Alternatively, the light may be applied at a first intensity for a first, typically longer, period when the shutter is open and at a second intensity for a second, typically shorter, period when the shutter is closed. The intensities are preferably chosen so that the perceived effect of flickering is minimised—theoretically the energy should be the same each pulse, so the product of duration and power should be the same for each pulse. However, due to the limitations of integration accuracy of the human eye we have found that this need not be strictly complied with. This can be beneficial; the limitations of the light source, either minimum time that can be accurately controlled or, more usually, the maximum permitted power, may limit the timings within which the equal energy principle can be complied with accurately but operation slightly outside these limits may nonetheless be possible—acceptable limits can of course be very readily determined empirically with immediate feedback simply by adjusting parameters within limits that are acceptable to the users in a given scene.

In one embodiment the method is performed repeatedly to obtain a sequence of captured images of said scene, wherein the amount of key light varies across images in the sequence of captured images; deriving from the sequence of captured images a key signal comprising a sequence of key images in which said primary and secondary objects are distinguished based on the effect of key light; and deriving a sequence of real time output images from the sequence of captured images in which the effect of variation of key light in the sequence of output images is reduced with respect to the sequence of captured images. Preferably a key image is produced for each output image.

As an alternative to processing images to reduce the effect of the foreground light, additional images which are not required for broadcast may be obtained and the foreground light only applied to the additional images. For example, if a camera is used which has double the frame rate required for a desired broadcast standard, the first image may be obtained during a first period when the foreground light is applied and the second image may simply be obtained in a second period when the foreground light is not applied (or applied at a reference level). The key signal can still be generated in the same way by identifying differences between the first and second images but it is not necessary to process the first image to “clean” it for broadcast. Similarly, if the camera has 1.5 times the required frame rate, foreground light may be applied during one out of every three frames and the other two frames used for broadcast purposes, the difference between the lit frame and adjacent frames providing the basis for the key signal. In such embodiments, the timing of frames may be adjusted and motion compensation may be used to align the key signal with the relevant frame.
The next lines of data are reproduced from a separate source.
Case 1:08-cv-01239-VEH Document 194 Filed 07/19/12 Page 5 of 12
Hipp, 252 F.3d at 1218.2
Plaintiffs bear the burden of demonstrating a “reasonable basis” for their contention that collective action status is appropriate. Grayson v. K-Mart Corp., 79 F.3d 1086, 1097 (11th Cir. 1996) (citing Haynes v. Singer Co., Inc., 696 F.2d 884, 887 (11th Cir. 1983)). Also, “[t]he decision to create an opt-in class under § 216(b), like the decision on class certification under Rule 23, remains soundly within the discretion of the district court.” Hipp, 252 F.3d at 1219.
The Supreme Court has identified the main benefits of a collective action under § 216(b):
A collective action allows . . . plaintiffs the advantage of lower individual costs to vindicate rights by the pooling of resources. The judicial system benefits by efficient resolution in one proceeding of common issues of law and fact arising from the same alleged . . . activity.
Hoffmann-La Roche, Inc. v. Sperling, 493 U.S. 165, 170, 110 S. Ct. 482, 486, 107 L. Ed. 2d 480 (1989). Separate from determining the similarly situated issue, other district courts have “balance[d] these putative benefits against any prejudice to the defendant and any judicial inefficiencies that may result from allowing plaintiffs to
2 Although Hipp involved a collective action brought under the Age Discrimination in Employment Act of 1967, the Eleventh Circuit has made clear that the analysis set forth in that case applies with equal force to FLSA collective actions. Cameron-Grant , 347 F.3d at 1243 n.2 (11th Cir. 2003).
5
In a related second aspect, the invention provides a light source controller comprising means for receiving camera shutter synchronisation information and timing control means for providing an output signal to drive a light source to provide a selected sequence of on and off periods of light during successive camera shutter periods. The apparatus preferably further comprises said light source and may be arranged for mounting on a camera and may be integrated with a camera. The selected sequence preferably comprises alternately on and off during successive camera shutter periods. The timing control means may be additionally arranged to provide further periods of light during periods when the camera shutter is closed. The synchronisation information is preferably provided by a synchronisation signal providing a trigger signal every camera interval, preferably at a set time within the interval, preferably at the start thereof, or at a set offset from the start. In a preferred embodiment, the timing control means is adapted to drive a light source three times every two shutter periods. For a 50 Hz field rate camera therefore, the timing control means is adapted to drive a light source at 75 Hz, preferably with a 50% duty cycle. Alternatively the timing control means can be adapted to drive the light source substantially it the start of the shutter opening time, preferably dithered such that periods of light are provided alternately just before and just after the shutter opens.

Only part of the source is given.